Obviously, things have changed.
Cheska J says
I’ve actually heard about this book but never got to read more or understand its context which you so gladly did here. Again, another one of your thought provoking posts, Pat! It will take a willing person who originally denounces such to listen or to at least read something of this context, but I hope they at least give chance or a bit of consideration on the point being discussed. Thank you for this post, Pat! I definitely learned more on an area I have not fully read about.
Pat Flynn says
Thanks Cheska,
And I think you’re right, but then I think back on my experience. For years I was shut off to hearing arguments for the existence of God, but as I got deeper into my study of philosophy, I began to see them as pretty good arguments–eventually, rather convincing arguments. I was also much more receptive to arguments that were purely philosophical, rather than Bible-based, since I held literally zero stock in scripture as a non-believer.

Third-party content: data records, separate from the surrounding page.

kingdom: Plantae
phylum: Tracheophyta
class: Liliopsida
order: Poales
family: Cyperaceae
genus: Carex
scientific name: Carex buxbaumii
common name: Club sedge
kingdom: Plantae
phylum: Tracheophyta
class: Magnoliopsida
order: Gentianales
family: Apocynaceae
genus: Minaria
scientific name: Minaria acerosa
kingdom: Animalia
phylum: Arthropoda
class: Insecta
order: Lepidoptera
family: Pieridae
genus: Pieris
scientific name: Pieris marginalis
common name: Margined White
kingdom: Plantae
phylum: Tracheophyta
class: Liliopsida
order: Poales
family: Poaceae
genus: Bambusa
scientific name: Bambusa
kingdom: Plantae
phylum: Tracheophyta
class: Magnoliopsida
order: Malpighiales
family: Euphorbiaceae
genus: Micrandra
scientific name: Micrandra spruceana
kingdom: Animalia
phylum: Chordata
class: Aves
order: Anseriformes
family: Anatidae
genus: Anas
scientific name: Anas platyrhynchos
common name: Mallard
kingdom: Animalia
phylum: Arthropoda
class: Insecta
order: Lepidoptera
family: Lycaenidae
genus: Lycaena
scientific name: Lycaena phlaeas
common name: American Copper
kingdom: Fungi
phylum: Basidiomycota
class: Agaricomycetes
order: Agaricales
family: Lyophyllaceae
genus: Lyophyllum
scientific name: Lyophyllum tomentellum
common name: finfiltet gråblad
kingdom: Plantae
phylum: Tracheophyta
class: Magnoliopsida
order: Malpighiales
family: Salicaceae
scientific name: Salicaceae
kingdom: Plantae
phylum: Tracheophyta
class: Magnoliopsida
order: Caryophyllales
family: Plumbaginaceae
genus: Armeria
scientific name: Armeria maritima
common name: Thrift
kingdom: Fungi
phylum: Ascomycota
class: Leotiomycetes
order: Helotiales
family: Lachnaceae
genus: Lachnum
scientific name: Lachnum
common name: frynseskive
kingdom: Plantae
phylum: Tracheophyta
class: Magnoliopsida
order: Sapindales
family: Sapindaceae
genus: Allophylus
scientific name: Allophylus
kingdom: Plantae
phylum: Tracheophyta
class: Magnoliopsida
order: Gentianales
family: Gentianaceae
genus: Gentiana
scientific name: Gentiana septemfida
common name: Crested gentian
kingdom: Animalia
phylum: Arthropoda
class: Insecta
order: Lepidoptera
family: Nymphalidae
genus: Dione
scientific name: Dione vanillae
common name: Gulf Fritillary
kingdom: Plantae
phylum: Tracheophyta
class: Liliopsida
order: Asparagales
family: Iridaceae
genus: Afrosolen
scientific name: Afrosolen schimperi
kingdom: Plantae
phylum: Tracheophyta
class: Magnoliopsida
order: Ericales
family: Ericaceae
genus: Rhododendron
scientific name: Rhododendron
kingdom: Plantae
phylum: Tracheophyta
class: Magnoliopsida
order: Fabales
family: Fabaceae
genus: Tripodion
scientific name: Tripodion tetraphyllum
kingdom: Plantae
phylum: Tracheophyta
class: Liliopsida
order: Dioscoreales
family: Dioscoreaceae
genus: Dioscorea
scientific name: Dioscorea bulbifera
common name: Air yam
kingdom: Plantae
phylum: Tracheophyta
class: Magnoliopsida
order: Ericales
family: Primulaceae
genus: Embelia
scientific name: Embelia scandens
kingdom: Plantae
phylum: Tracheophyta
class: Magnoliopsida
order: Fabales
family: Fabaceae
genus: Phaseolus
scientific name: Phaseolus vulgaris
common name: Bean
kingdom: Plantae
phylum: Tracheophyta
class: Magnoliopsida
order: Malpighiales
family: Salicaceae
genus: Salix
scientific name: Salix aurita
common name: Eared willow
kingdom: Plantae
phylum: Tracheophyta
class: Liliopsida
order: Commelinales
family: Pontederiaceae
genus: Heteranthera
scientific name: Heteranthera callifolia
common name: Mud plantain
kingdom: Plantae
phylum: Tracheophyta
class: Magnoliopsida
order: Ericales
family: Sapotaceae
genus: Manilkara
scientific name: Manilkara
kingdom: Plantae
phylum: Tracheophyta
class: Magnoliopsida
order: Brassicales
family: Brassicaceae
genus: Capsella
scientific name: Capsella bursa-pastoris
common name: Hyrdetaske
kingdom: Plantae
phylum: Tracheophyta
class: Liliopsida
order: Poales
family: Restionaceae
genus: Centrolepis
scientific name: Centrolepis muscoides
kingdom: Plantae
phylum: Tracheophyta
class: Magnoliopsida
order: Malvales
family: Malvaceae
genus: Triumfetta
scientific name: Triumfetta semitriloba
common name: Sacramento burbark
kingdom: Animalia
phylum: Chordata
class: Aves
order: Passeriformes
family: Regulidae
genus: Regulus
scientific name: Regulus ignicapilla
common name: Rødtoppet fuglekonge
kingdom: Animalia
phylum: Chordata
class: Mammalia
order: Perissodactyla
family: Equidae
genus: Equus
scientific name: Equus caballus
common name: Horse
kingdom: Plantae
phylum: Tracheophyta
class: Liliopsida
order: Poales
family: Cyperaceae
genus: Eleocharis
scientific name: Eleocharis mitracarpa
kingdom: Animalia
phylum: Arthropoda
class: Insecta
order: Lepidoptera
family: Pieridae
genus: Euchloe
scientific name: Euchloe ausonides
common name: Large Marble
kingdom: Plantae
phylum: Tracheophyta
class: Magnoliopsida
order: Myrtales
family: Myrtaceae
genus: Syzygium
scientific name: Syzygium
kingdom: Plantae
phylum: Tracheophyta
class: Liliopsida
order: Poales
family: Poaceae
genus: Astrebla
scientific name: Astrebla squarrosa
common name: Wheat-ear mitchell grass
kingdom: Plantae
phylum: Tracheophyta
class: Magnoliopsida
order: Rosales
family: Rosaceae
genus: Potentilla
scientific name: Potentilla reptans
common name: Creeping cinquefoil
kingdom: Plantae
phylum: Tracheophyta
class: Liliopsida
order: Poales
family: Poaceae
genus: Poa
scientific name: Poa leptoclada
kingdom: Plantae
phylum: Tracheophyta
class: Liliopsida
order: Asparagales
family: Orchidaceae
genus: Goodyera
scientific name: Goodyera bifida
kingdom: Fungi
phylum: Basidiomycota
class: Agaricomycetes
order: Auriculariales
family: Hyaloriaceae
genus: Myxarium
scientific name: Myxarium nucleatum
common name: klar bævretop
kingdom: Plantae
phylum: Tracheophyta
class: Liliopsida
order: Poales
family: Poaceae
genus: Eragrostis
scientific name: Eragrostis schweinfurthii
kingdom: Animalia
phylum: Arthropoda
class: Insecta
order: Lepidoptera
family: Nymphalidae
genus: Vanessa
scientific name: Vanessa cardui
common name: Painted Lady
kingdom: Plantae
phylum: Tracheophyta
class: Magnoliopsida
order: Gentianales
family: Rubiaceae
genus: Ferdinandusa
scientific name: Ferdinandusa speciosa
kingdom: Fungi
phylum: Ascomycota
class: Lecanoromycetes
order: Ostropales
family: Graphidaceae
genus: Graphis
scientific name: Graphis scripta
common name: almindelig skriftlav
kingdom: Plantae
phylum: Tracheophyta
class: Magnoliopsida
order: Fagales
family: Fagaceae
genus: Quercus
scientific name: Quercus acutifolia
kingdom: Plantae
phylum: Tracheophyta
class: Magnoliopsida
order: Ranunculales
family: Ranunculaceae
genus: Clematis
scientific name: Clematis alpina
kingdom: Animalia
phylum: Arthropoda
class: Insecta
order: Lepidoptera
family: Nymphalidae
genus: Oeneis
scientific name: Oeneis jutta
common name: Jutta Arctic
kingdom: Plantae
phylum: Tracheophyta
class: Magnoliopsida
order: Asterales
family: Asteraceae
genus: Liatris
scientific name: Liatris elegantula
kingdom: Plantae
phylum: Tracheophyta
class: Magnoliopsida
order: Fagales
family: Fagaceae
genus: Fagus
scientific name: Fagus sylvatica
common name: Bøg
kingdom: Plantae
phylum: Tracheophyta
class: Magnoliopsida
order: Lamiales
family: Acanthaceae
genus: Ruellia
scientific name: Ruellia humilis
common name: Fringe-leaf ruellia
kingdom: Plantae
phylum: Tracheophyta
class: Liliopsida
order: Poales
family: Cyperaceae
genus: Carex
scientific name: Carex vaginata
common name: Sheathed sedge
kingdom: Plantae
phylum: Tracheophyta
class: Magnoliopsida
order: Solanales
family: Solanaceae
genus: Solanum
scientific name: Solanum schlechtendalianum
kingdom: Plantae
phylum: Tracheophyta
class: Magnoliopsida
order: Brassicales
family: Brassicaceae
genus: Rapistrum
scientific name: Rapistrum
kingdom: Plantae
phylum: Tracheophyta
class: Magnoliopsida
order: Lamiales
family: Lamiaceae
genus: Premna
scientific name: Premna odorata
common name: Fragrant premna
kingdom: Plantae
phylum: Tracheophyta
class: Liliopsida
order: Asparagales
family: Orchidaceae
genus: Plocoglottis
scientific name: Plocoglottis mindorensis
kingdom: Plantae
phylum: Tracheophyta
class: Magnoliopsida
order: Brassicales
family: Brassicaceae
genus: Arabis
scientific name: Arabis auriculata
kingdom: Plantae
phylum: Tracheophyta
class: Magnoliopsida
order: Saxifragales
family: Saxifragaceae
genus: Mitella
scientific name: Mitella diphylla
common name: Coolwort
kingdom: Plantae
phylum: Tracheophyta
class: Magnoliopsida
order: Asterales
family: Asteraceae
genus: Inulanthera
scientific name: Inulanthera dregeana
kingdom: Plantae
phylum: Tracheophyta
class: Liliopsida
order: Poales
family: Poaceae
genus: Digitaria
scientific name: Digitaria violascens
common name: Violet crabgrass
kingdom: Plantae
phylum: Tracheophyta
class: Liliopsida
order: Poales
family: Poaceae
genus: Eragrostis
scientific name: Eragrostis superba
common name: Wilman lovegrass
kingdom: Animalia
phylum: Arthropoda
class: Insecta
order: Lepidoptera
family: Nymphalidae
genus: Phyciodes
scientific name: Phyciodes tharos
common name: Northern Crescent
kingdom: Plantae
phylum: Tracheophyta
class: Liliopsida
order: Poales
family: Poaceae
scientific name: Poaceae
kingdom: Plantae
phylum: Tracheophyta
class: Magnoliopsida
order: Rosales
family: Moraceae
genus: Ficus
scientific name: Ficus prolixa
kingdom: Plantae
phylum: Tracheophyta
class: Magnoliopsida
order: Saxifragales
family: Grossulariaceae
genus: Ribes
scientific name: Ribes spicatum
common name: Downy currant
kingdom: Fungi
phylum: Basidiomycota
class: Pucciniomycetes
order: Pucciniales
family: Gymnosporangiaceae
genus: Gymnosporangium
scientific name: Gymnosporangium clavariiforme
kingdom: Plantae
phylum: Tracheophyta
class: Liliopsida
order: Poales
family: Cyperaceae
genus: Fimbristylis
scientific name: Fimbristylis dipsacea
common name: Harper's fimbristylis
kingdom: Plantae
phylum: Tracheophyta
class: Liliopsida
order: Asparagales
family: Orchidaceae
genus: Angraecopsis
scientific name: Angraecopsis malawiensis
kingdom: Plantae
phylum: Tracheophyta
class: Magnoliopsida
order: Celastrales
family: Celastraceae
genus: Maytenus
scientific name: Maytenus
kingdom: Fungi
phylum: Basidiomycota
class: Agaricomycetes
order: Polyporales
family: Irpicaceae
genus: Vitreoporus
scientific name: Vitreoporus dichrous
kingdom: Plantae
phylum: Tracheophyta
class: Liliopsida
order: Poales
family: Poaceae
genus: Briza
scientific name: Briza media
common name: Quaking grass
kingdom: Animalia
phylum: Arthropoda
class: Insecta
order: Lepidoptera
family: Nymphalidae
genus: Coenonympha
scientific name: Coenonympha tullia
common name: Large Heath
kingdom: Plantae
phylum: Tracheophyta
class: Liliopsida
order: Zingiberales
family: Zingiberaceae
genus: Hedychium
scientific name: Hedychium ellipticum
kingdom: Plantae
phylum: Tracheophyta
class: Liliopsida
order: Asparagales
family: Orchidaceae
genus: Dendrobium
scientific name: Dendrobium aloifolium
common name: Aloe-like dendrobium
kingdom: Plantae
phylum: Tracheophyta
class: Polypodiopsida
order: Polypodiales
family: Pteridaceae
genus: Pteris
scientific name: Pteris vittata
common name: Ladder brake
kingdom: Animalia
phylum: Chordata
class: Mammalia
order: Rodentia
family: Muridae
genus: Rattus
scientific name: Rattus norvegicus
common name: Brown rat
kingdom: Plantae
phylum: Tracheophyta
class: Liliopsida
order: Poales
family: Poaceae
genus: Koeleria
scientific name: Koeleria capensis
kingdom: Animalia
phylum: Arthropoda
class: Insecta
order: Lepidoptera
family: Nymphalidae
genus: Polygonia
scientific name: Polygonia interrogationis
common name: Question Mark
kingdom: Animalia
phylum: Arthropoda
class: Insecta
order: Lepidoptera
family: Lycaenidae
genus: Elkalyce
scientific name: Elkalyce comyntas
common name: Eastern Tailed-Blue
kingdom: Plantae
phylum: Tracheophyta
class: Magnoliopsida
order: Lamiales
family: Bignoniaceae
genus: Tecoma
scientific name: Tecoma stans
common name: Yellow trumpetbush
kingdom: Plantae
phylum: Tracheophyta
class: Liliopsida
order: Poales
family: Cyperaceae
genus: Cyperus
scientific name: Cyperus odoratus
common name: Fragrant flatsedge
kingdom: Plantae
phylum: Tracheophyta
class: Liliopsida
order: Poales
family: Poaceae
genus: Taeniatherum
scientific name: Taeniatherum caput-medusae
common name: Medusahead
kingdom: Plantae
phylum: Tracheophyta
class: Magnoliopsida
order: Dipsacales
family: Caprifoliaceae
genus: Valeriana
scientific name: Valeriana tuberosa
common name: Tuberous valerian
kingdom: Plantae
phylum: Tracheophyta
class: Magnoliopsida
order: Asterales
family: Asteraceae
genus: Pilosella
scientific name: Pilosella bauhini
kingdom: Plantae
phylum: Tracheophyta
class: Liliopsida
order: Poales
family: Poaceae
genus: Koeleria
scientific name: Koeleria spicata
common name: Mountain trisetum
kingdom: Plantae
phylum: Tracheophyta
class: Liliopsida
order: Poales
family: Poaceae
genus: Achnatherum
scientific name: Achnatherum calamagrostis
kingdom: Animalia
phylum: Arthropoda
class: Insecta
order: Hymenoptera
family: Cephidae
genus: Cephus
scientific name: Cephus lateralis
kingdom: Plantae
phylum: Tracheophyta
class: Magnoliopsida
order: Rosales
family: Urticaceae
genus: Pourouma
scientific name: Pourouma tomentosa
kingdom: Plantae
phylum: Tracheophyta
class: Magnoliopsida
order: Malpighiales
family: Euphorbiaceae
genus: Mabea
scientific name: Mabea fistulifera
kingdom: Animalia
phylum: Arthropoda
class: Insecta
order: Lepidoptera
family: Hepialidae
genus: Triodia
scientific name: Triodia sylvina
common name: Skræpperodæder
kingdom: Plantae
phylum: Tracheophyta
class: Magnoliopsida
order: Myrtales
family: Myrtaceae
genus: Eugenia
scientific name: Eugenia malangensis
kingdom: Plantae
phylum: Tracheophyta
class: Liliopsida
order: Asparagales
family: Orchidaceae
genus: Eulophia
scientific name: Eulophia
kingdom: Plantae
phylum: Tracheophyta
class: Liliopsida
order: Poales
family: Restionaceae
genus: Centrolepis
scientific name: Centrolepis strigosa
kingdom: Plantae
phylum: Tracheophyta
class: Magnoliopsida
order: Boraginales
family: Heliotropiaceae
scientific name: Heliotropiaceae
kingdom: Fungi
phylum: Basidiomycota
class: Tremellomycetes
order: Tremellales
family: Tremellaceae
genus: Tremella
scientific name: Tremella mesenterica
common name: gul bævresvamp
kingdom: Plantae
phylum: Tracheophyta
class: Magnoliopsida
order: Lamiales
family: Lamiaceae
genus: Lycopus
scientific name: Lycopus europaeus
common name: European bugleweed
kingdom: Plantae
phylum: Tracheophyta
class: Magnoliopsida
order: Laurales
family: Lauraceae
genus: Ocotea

My hope is these arguments can open folks up to thinking about God in a way they may never have, well, thought of before. I think so many people (and for years, this included me) have a very misconstrued notion of God, so in that sense I think books and arguments like these can reinvigorate a person’s spiritual journey.
Morgan Christopher says
I was reading Joseph Campbell’s “The Power of Myth” and the guy just had no clue about religions. He’s fixated on religions as metaphors, dismissing the real-world applications and roots of things such as Judaism and Christianity. It’s good to think and rationalize, but some people overthink as well.